──────── Material provided ────────
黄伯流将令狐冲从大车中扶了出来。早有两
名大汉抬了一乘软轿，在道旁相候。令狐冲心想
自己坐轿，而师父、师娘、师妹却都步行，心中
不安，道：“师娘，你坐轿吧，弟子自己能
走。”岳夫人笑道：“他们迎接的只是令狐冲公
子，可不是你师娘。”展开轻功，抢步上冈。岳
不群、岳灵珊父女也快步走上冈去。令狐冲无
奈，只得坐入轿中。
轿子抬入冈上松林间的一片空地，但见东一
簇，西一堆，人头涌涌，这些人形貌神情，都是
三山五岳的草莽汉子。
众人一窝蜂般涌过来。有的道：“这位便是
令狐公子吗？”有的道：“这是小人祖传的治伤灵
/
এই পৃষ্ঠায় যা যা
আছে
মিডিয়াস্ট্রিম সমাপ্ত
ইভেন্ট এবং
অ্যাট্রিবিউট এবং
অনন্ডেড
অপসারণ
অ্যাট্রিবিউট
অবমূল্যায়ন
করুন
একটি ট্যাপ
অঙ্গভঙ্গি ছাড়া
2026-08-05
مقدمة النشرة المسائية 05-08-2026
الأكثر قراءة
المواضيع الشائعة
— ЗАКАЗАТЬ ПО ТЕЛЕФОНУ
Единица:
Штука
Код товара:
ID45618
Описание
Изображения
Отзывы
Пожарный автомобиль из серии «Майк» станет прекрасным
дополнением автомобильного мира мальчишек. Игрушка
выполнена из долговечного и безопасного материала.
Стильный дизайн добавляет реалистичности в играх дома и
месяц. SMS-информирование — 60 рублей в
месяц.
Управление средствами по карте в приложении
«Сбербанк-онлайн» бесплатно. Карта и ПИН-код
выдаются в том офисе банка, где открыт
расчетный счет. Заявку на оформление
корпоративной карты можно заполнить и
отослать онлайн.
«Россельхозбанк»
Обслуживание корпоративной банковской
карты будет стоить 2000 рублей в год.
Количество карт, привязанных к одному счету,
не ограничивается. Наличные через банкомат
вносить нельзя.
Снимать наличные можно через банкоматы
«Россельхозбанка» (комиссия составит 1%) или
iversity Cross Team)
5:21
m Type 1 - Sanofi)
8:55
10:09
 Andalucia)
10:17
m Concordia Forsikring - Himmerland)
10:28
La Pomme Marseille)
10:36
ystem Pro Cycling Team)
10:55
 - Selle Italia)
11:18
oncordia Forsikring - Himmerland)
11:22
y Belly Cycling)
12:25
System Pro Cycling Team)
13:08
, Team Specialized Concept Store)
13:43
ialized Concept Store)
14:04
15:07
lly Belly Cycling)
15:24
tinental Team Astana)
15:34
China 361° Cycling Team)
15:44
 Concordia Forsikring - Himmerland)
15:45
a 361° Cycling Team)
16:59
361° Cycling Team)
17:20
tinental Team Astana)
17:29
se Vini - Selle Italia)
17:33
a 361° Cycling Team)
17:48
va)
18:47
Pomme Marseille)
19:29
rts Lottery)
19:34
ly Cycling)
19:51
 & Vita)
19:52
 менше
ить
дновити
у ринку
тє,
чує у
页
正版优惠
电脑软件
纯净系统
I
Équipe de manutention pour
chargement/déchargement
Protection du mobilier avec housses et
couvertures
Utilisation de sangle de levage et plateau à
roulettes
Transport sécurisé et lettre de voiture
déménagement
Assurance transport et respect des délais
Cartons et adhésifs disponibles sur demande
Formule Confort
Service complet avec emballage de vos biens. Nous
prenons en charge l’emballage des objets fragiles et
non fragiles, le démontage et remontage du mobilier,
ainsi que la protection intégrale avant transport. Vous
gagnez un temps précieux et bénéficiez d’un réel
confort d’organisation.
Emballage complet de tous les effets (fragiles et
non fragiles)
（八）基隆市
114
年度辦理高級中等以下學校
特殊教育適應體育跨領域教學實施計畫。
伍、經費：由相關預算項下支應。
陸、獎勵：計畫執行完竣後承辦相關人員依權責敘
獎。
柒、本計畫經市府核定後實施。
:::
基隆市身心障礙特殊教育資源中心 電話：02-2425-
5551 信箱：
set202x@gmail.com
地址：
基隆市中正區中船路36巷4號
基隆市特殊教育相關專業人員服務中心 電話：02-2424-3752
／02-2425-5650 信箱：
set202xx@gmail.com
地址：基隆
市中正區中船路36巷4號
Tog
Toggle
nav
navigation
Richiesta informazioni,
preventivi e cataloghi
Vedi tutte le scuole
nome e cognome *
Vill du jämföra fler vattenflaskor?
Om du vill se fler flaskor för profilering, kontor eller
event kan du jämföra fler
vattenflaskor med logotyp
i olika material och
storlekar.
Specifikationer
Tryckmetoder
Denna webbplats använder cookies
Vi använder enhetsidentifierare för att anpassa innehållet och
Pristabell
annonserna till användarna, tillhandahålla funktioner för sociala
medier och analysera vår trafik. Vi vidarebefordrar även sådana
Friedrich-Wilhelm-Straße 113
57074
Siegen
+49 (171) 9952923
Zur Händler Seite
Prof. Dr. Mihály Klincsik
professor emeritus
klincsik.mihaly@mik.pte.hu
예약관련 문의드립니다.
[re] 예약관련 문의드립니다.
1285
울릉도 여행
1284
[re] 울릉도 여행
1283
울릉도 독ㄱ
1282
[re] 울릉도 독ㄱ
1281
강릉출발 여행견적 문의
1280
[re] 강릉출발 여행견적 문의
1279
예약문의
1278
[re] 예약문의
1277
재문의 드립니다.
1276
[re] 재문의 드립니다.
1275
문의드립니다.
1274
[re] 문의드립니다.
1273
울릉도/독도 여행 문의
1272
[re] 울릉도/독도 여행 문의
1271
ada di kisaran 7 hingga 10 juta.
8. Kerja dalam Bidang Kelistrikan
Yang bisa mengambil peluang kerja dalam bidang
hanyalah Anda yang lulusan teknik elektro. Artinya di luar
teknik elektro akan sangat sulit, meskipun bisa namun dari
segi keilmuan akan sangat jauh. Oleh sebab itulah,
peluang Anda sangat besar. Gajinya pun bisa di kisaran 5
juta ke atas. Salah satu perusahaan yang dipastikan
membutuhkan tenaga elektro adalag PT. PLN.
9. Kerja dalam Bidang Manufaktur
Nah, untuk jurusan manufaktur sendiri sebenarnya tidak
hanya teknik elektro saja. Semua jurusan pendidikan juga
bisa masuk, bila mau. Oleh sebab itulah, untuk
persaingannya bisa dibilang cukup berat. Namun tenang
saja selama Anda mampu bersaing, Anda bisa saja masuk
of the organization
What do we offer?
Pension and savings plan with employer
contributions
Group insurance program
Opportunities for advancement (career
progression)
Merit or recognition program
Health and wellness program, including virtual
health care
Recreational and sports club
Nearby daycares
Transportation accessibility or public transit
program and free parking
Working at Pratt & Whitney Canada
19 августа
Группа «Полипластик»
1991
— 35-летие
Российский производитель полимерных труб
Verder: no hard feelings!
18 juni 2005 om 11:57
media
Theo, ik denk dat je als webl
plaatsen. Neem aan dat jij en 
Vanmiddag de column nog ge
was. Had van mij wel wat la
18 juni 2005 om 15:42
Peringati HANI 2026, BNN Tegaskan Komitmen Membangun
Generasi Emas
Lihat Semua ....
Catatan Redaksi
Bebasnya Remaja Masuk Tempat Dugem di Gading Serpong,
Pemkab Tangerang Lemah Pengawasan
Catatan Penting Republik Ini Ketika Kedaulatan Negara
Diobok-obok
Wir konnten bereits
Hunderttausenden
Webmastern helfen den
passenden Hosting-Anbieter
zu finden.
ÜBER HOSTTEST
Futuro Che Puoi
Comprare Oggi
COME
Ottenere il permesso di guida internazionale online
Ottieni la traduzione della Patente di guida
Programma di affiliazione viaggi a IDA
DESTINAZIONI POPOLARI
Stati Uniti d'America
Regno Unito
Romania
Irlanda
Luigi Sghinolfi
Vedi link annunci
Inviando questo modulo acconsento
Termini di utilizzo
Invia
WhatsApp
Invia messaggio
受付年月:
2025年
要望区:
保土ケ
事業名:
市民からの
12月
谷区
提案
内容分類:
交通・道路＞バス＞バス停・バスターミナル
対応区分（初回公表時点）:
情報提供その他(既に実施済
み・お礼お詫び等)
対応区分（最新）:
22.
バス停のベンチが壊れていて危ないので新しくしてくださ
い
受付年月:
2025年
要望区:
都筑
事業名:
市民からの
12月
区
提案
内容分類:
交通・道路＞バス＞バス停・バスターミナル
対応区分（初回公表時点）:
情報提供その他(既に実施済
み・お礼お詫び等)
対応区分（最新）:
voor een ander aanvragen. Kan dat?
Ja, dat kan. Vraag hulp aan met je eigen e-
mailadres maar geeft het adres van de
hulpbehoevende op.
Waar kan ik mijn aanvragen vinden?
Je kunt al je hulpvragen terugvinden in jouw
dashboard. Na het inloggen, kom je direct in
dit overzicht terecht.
────────
(Exercise brief)
Would you output, from the records above, exactly the run of lines that starts at the line containing "health care" and ends at the line containing "Verder: no hard feelings!", and only that run?

(Result)
health care
Recreational and sports club
Nearby daycares
Transportation accessibility or public transit
program and free parking
Working at Pratt & Whitney Canada
19 августа
Группа «Полипластик»
1991
— 35-летие
Российский производитель полимерных труб
Verder: no hard feelings!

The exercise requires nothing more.